The cost of the shift - which includes issuing new cards to customers as well as buying new card terminals for every one of its checkouts - is expected to be north of $100 million.

As part of its announcement, Target said yesterday that it has hired Bob DeRodes, described as a former senior information technology adviser for the U.S. Department of Homeland Security, Secretary of Defense, and the Justice Department, to be its new Chief Information Officer (CIO). he succeeds Beth Jacobs, who resigned after the breach was revealed.

DeRodes has also held top technology positions at a number of companies including Citibank, USAA Federal Savings Bank, First Data, Home Depot and Delta Air Lines.

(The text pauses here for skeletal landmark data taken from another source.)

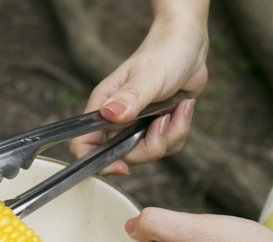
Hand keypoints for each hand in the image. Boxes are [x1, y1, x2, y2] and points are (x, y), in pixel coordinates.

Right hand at [70, 3, 208, 174]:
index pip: (84, 145)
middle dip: (148, 147)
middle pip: (121, 157)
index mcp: (103, 109)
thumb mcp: (148, 76)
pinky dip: (179, 131)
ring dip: (169, 136)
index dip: (98, 162)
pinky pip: (166, 146)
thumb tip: (110, 114)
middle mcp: (116, 121)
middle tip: (163, 122)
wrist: (188, 44)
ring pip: (147, 154)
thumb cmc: (163, 53)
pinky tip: (184, 107)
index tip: (121, 166)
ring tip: (178, 109)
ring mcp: (136, 126)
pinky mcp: (155, 127)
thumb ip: (129, 97)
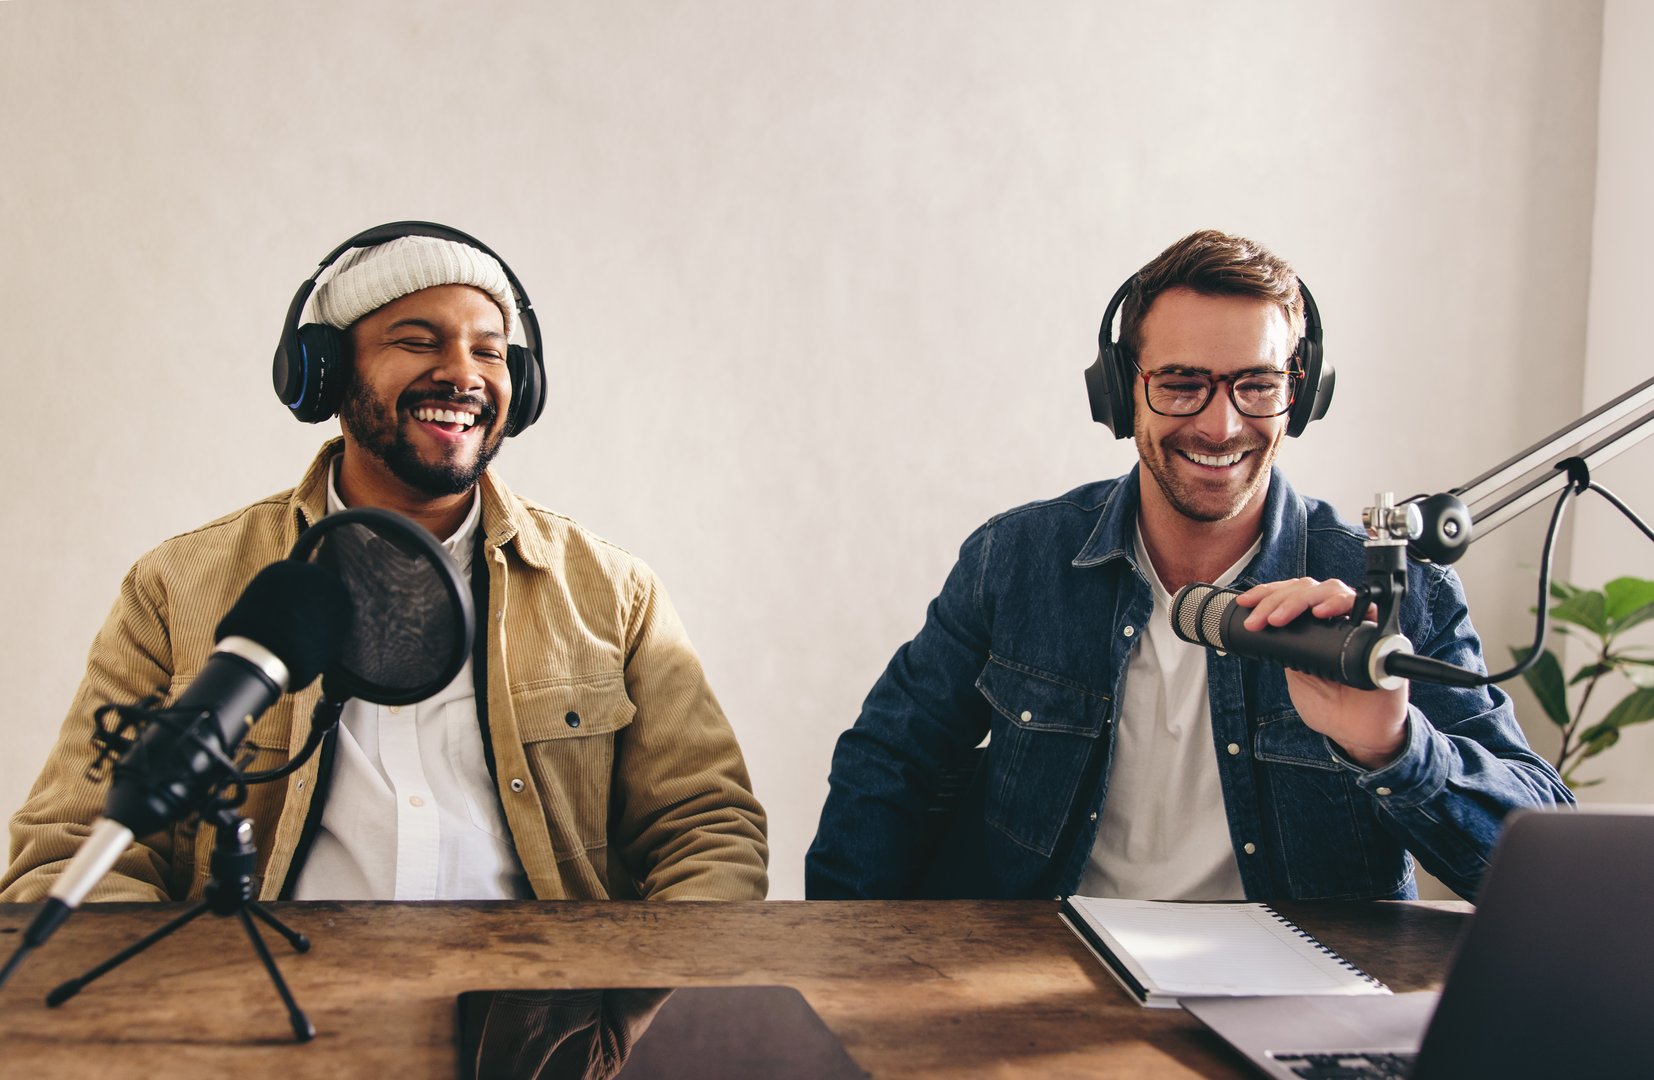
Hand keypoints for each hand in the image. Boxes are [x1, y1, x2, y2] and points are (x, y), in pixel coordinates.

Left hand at [1234, 577, 1407, 769]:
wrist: (1357, 734)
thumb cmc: (1330, 706)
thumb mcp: (1295, 674)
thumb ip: (1285, 649)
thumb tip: (1262, 623)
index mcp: (1314, 627)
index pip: (1292, 594)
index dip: (1268, 593)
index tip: (1246, 602)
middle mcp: (1337, 620)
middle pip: (1308, 588)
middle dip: (1278, 599)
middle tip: (1261, 619)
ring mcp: (1358, 623)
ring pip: (1331, 589)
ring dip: (1300, 599)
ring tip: (1280, 618)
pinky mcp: (1380, 634)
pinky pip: (1366, 606)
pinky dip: (1340, 604)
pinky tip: (1321, 612)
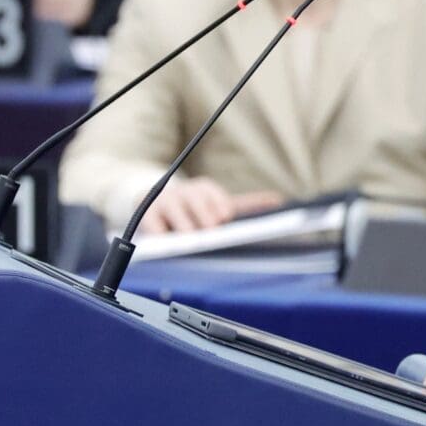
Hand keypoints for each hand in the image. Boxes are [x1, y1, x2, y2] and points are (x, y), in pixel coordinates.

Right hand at [137, 176, 282, 233]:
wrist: (153, 201)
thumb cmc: (193, 208)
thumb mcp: (218, 204)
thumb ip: (246, 204)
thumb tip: (278, 200)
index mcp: (204, 189)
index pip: (213, 192)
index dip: (219, 203)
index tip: (224, 216)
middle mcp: (186, 192)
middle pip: (195, 199)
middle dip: (203, 213)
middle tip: (210, 227)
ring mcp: (166, 202)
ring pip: (175, 209)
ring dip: (182, 222)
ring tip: (189, 236)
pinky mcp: (148, 213)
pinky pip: (152, 222)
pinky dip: (157, 229)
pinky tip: (161, 236)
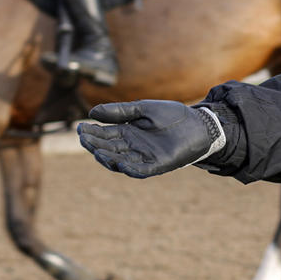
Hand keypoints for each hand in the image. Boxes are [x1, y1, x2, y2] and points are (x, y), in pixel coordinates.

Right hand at [77, 100, 222, 178]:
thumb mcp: (143, 109)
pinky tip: (119, 163)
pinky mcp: (158, 165)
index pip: (105, 134)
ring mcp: (144, 157)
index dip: (92, 132)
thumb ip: (120, 112)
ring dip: (107, 157)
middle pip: (109, 148)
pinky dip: (130, 169)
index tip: (81, 128)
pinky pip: (140, 170)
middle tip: (84, 138)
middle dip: (95, 144)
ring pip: (120, 160)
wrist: (199, 123)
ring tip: (96, 151)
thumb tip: (92, 112)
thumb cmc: (172, 115)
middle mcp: (133, 146)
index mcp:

The Times writes that Target also has "outlined some of the security measures it had been adapting. In some instances, it has deployed advanced technology like white-listing, which allows only web traffic that the company knows is innocuous to enter its systems. In other cases, the company is adding more sophisticated security around its network, including for its payment systems and customer data, which security experts say the company should have done long ago."

All these moves come in the wake of a security breach during the 2013 holiday shopping season that exposed the credit and debit card information of more than 50 million Target shoppers to what some experts said were organized criminals in Eastern Europe. This breach also create a crisis of confidence for Target in general, which had a negative impact on its sales and profits.
KC's View:
In other words, Target had to do something. But these moves cannot happen in a vacuum if they are going to be effective. Banks have to jump on board, other retailers (especially Neiman Marcus and Michaels, which had their own breach issues) have to jump on board, and consumers have to accept the fact that they need to upgrade their cards. Doing this piecemeal, over a long period of time, likely will leave too many windows open through which the bad guys can exploit weaknesses.